Data section =
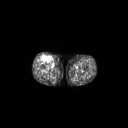
FDG PET of an extremity soft-tissue mass (from a PET/CT study), one axial slice. Slice 261 of 311 in the series (ordered by position). 3.27 mm slice thickness. 128 × 128 image matrix, field of view 700 × 700 mm. Male patient, age 56 years. Case-level facts recorded for this patient, not image findings: histological type: pleiomorphic leiomyosarcoma; grade: intermediate; site of the primary tumour: right thigh.
Annotated regions visible in this slice (expert contour drawn on MRI and transferred to this co-registered scan by the dataset authors):
- gross tumour volume including surrounding oedema: bounding box <41,55,51,62> (left, top, right, bottom; pixels)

Your task = Wherever the listing shows a picture, omit it and output the rest exactly as given.

Answer for the task =
FDG PET of an extremity soft-tissue mass (from a PET/CT study), one axial slice. Slice 261 of 311 in the series (ordered by position). 3.27 mm slice thickness. 128 × 128 image matrix, field of view 700 × 700 mm. Male patient, age 56 years. Case-level facts recorded for this patient, not image findings: histological type: pleiomorphic leiomyosarcoma; grade: intermediate; site of the primary tumour: right thigh.
Annotated regions visible in this slice (expert contour drawn on MRI and transferred to this co-registered scan by the dataset authors):
- gross tumour volume including surrounding oedema: bounding box <41,55,51,62> (left, top, right, bottom; pixels)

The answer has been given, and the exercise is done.